Produkt- und Markenpiraterie wird oft als harmloses Kavaliersdelikt abgetan. So mancher mag sich vom Urlaub aus dem Süden eine vermeintlich günstige Gucci-Handtasche oder Rolex-Uhr als Souvenir vom Wochenmarkt mitgebracht haben. Was sich die wenigsten klarmachen: Hinter den Fälscherbanden steckt eine knallharte Industrie, die zum Teil Strukturen aus Drogen-, Waffen- und Menschenhandel nutzt.

„In Zeiten von Globalisierung und digitaler Kommunikation haben sich Kriminelle zu weltweiten Netzwerken zusammengeschlossen, die projektbezogen und flexibel agieren“, so Aliki Busse, Fachanwältin für gewerblichen Rechtsschutz, die die Aktion Plagiarius berät. „Sie schmücken sich ohne Skrupel mit fremden Federn und produzieren überwiegend unter menschenverachtenden Arbeitsbedingungen.“

Das Geschäft ist äußerst lukrativ, die Margen sind meist gigantisch. Schließlich sparen sich die dreisten Kopisten die Ausgaben für Forschung, Entwicklung und Markenpflege. Allein 2016 beschlagnahmten die EU-Zollbehörden an den Außengrenzen 41 Millionen rechtsverletzende Produkte im Wert von 670 Millionen Euro. Was der Zoll aus dem Verkehr zieht, ist nur die Spitze des Eisbergs. Nach Schätzungen der OECD machten gefälschte oder plagiierte Produkte bis zu fünf Prozent der Importe in die EU aus, 2013 wären das 85 Milliarden Euro. Bis zu 2,5 Prozent des Welthandels sind von Fälschungen betroffen, das wären 461 Milliarden Dollar.

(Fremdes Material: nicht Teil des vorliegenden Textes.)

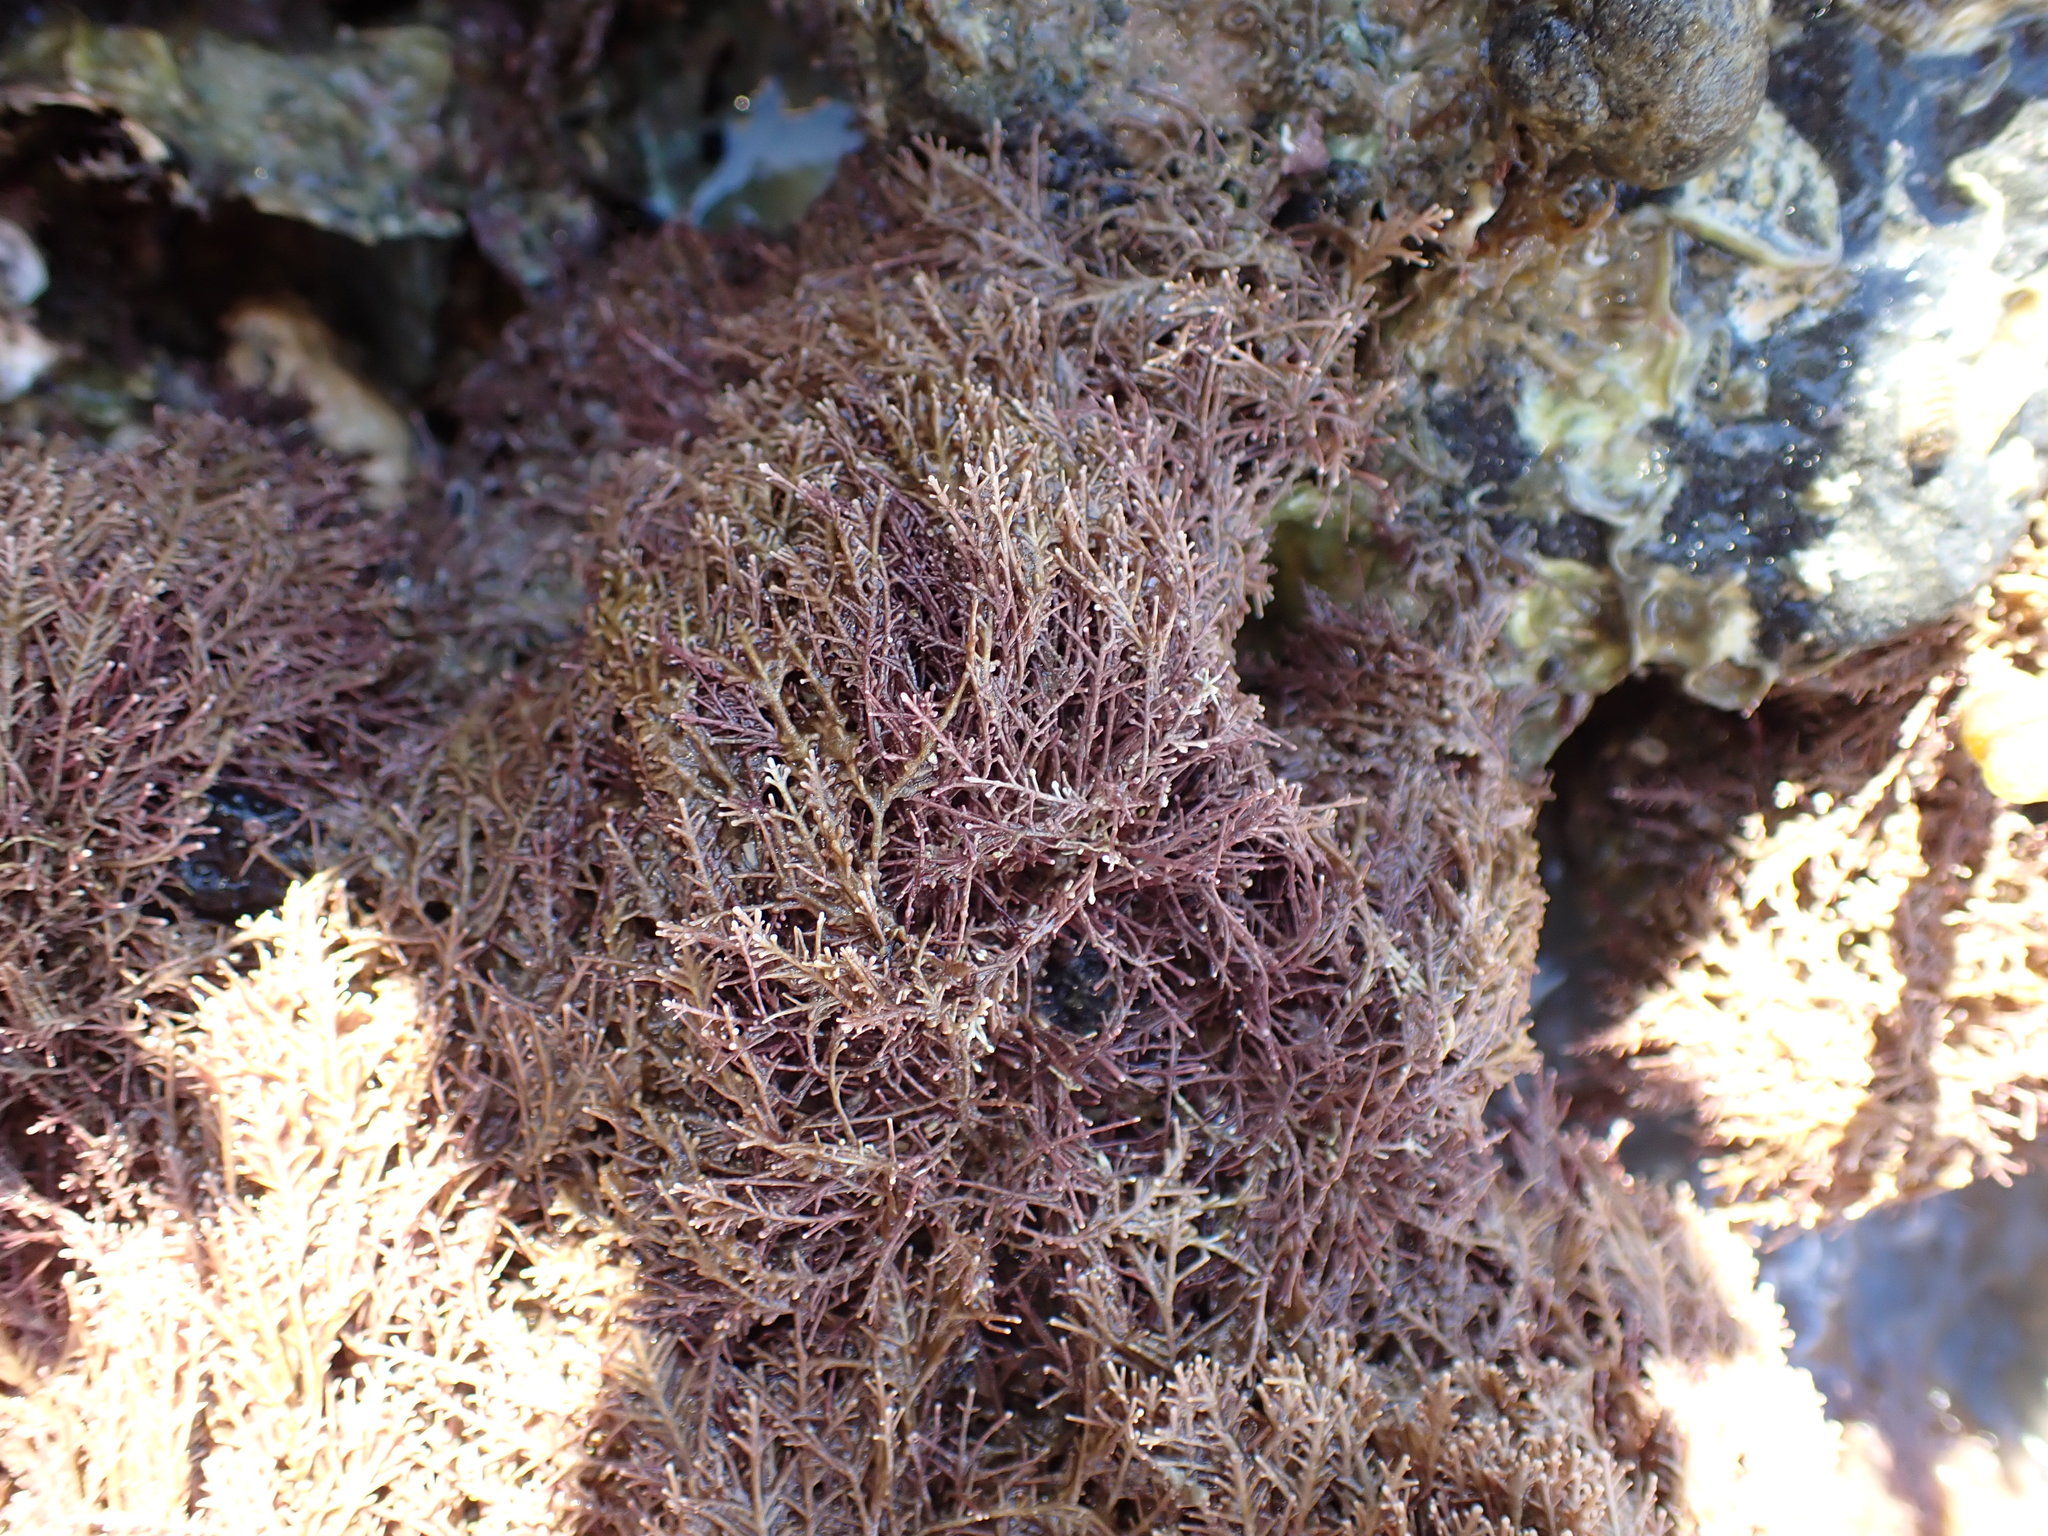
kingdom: Plantae
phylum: Rhodophyta
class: Florideophyceae
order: Corallinales
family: Corallinaceae
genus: Corallina
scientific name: Corallina officinalis
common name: Coral weed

Markenpiraterie ist so alt wie die Geschichte der Marken selbst. Eines der ältesten Opfer von Markenfälschern ist das berühmte Eau de Cologne, Anfang des 18. Jahrhunderts vom Familienunternehmen Farina aus Köln kreiert. Die Farinas verkauften ihr Edelparfum mit der roten Tulpe als Markenzeichen an alle Höfen Europas. Mozart und Goethe waren Kunden wie auch Napoleon. Mit dem Erfolg kamen die Nachahmer.

„Unsere Firma hat mehr als 2000 Prozesse gegen 1200 Plagiate betrieben“, sagt Johann Maria Farina. Der Firmenchef in achter Generation hat selbst rund 100 Prozesse geführt. Den letzten gewann Farina 2006 vor dem Bundespatentgericht. „Am Eau de Cologne haben wahrscheinlich die Rechtsanwälte mehr verdient als wir“, scherzt er. „Die Familie Farina hat mit ihrem unermüdlichen Engagement dazu beigetragen, dass Warenzeichen registriert werden und Nachahmer leichter zur Rechenschaft gezogen werden“, sagt Christine Lacroix von der Aktion Plagiarius, die Farina-Imitaten eine ganze Ausstellung widmete.